[The records Boundary: Start]
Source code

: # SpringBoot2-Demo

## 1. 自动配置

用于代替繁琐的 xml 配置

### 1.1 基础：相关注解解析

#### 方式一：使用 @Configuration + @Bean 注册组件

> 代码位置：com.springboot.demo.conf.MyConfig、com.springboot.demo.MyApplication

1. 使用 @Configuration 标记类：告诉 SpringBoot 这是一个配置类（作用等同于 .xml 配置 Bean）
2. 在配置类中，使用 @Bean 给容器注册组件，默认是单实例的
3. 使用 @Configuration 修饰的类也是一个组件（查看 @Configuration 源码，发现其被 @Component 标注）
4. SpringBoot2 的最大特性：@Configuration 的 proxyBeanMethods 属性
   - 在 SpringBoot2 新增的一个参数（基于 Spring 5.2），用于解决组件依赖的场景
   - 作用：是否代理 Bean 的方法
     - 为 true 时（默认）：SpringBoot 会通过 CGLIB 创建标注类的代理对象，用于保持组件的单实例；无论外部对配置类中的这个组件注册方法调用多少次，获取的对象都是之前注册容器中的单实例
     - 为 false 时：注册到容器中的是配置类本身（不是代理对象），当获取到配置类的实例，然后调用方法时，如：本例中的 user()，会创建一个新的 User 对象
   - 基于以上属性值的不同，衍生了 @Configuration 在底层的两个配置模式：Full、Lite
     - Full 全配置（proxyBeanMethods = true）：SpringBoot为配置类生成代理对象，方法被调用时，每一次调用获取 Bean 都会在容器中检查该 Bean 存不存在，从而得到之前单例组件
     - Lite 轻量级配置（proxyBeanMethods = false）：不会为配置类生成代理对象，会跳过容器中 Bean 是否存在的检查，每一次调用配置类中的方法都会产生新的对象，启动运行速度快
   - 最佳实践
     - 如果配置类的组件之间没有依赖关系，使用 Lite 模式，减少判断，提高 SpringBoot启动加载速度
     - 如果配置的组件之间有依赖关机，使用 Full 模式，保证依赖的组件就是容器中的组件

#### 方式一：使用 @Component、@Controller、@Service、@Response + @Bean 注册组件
[The records Boundary: End]
_Task_.
Rewrite the entries from the line containing "用于代替繁琐的 xml 配置" up to and including the last line, putting "proxyMethods" wherever "proxyBeanMethods" appears and changing nothing else.

_Result_.
用于代替繁琐的 xml 配置

### 1.1 基础：相关注解解析

#### 方式一：使用 @Configuration + @Bean 注册组件

> 代码位置：com.springboot.demo.conf.MyConfig、com.springboot.demo.MyApplication

1. 使用 @Configuration 标记类：告诉 SpringBoot 这是一个配置类（作用等同于 .xml 配置 Bean）
2. 在配置类中，使用 @Bean 给容器注册组件，默认是单实例的
3. 使用 @Configuration 修饰的类也是一个组件（查看 @Configuration 源码，发现其被 @Component 标注）
4. SpringBoot2 的最大特性：@Configuration 的 proxyMethods 属性
   - 在 SpringBoot2 新增的一个参数（基于 Spring 5.2），用于解决组件依赖的场景
   - 作用：是否代理 Bean 的方法
     - 为 true 时（默认）：SpringBoot 会通过 CGLIB 创建标注类的代理对象，用于保持组件的单实例；无论外部对配置类中的这个组件注册方法调用多少次，获取的对象都是之前注册容器中的单实例
     - 为 false 时：注册到容器中的是配置类本身（不是代理对象），当获取到配置类的实例，然后调用方法时，如：本例中的 user()，会创建一个新的 User 对象
   - 基于以上属性值的不同，衍生了 @Configuration 在底层的两个配置模式：Full、Lite
     - Full 全配置（proxyMethods = true）：SpringBoot为配置类生成代理对象，方法被调用时，每一次调用获取 Bean 都会在容器中检查该 Bean 存不存在，从而得到之前单例组件
     - Lite 轻量级配置（proxyMethods = false）：不会为配置类生成代理对象，会跳过容器中 Bean 是否存在的检查，每一次调用配置类中的方法都会产生新的对象，启动运行速度快
   - 最佳实践
     - 如果配置类的组件之间没有依赖关系，使用 Lite 模式，减少判断，提高 SpringBoot启动加载速度
     - 如果配置的组件之间有依赖关机，使用 Full 模式，保证依赖的组件就是容器中的组件

#### 方式一：使用 @Component、@Controller、@Service、@Response + @Bean 注册组件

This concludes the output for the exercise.